Autodidacte, elle est de celles et ceux pour qui les études en arts peuvent contaminer la création.

«Quand j'ai commencé à écrire des chansons, plaide-t-elle, je ne connaissais pas ma voix et ne jouais pas vraiment de piano. J'ai beaucoup évolué depuis.» Paradoxalement, elle travaille avec des musiciens classiques, ce qui produit un folk de chambre de fort belle tenue. «Nous provenons de milieux très différents. Ils ont accepté de faire mes chansons parce qu'on a du fun

Ses frères ont aussi une trajectoire peu commune. L'un étudie l'impact des jeux vidéo sur la jeunesse au Japon, où il a passé deux ans. L'autre étudie la composition à Bordeaux, ce qui l'a mené aux orchestrations et arrangements de L'alchimie des monstres pour sa frangine.

Ainsi, la chanson d'auteur a choisi Klô Pelgag. Elle a 23 ans, vit à Montréal depuis quatre ans. «J'aime Montréal, car j'y ai beaucoup appris et connu bien des gens, mais... je me sens l'esprit beaucoup plus libre lorsque je crée à la campagne. Je peux mieux réfléchir à mes trucs.»
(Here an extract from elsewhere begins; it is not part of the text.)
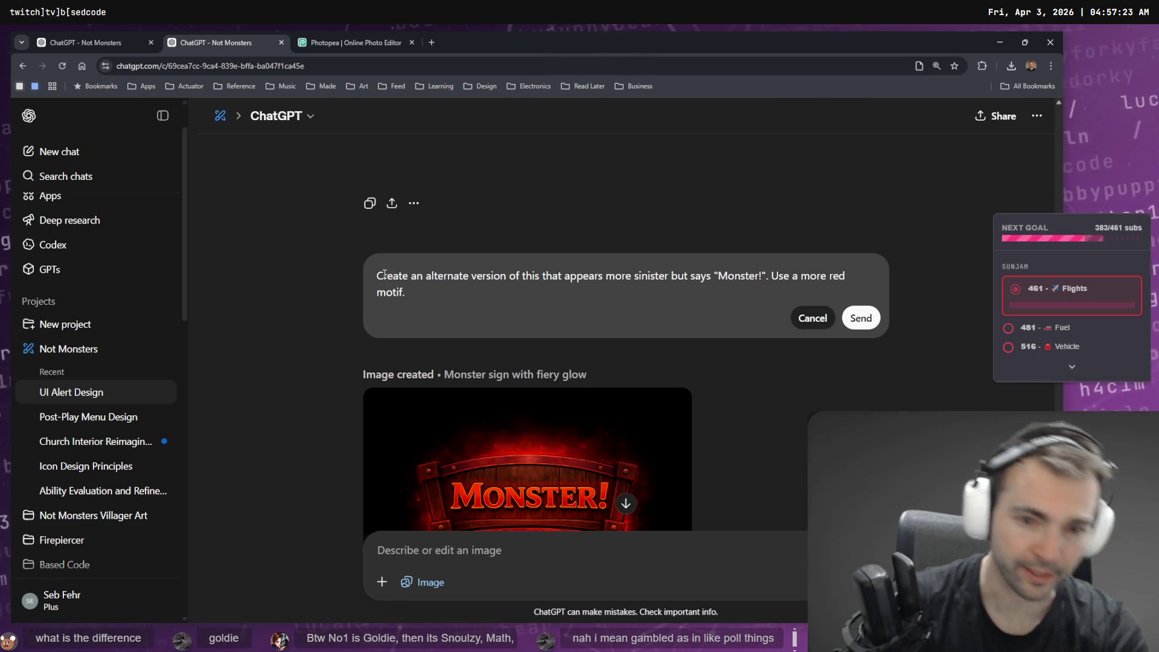
text(Change)
text( the background)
À la ville ou à la campagne, sa propension à reconstruire le réel est plus que tangible:

«Je n'ai jamais été séduite par la réalité directe. En création, je ne m'intéresse pas aux trucs narratifs, je n'aime pas vraiment la peinture figurative. Je préfère le monde de l'abstraction, qui est aussi une expression déviée de la réalité. C'est ma façon d'être et de voir. J'ai toujours été comme ça, en fait. Mes chansons, c'est vraiment moi.»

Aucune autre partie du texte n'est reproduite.